Exercise passage:
========

Two University of Michigan student interest groups have joined forces to make demands of school officials, including mandated classes focusing on “decolonial pedagogy.”
The Native American Student Association and La Casa sent their “United Statement” to UM Vice Provost for Equity and Inclusion and Chief Diversity Officer Robert Sellers on “Indigenous Peoples’ Day,” October 12, The Michigan Daily reports.
Statement co-author Samara Jackson Tobey said the demands are “to perpetuate a sense of Indigenous education that actually reflects … cultural systems and Indigenous ways of knowing.”
The specific demands include:
— “Indigenous People’s [sic] Day must be mandated as a University of Michigan holiday.” Events on this day should include workshops on the Treaty of Fort Meigs, tribal sovereignty, and “cultural and environmental sustainability and Anishinaabek governance.”

========

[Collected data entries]
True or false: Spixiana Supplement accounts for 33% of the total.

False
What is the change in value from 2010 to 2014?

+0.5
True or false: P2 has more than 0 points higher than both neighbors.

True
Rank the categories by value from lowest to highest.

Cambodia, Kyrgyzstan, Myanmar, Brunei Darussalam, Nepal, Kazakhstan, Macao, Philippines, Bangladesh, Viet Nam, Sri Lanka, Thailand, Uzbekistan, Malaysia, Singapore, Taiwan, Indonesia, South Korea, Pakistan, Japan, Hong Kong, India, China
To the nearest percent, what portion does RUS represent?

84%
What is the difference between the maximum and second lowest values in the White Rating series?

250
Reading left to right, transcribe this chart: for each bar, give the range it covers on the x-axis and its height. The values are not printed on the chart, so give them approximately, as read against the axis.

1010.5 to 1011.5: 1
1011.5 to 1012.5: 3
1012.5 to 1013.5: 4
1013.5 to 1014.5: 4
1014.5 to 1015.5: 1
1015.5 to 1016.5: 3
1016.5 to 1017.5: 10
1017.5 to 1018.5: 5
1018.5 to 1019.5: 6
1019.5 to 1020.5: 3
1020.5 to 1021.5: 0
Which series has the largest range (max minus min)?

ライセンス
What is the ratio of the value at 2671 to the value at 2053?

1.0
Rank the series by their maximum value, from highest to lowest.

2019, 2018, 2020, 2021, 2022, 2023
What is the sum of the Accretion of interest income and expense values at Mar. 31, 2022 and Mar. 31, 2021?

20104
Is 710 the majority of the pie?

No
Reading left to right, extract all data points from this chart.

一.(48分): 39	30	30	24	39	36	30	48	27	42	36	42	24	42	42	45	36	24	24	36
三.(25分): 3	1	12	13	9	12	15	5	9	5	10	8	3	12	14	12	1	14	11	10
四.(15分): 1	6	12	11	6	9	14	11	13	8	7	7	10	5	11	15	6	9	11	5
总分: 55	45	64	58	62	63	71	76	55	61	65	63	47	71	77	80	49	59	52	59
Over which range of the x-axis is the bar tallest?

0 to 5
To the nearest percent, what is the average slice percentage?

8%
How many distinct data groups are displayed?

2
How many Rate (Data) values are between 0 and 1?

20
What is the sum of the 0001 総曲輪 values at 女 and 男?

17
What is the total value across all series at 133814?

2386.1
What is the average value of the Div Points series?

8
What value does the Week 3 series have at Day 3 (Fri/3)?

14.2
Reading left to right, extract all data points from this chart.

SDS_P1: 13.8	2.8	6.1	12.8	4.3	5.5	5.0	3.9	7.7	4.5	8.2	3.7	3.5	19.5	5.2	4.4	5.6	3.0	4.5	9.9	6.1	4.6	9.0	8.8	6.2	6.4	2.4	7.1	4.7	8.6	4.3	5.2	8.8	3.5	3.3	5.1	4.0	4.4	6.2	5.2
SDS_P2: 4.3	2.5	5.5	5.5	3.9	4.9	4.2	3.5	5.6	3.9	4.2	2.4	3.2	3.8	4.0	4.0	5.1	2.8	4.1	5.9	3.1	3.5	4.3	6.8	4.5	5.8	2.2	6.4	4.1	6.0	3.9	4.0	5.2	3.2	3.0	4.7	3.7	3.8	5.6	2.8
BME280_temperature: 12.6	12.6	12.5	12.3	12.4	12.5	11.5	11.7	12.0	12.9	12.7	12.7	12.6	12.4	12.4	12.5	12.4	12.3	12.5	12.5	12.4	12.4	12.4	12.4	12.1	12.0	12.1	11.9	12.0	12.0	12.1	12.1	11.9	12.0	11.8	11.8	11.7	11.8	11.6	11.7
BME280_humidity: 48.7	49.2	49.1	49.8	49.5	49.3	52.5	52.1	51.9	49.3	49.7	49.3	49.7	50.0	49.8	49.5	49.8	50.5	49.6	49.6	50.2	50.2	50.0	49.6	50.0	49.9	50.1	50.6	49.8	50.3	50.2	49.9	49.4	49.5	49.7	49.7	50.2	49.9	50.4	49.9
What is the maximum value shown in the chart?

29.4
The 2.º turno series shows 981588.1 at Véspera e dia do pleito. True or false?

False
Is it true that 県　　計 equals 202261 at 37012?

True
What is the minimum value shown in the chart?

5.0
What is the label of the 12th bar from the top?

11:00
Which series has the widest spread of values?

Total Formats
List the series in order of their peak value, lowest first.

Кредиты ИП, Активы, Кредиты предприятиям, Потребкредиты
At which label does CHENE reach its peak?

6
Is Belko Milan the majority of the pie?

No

========

What you have to do: In the article on the University of Michigan student demands, what purpose did statement co-author Samara Jackson Tobey give for the demands? Answer in one to three sentences.

Solution to this task: Samara Jackson Tobey said the demands are meant to perpetuate a sense of Indigenous education that actually reflects cultural systems and Indigenous ways of knowing.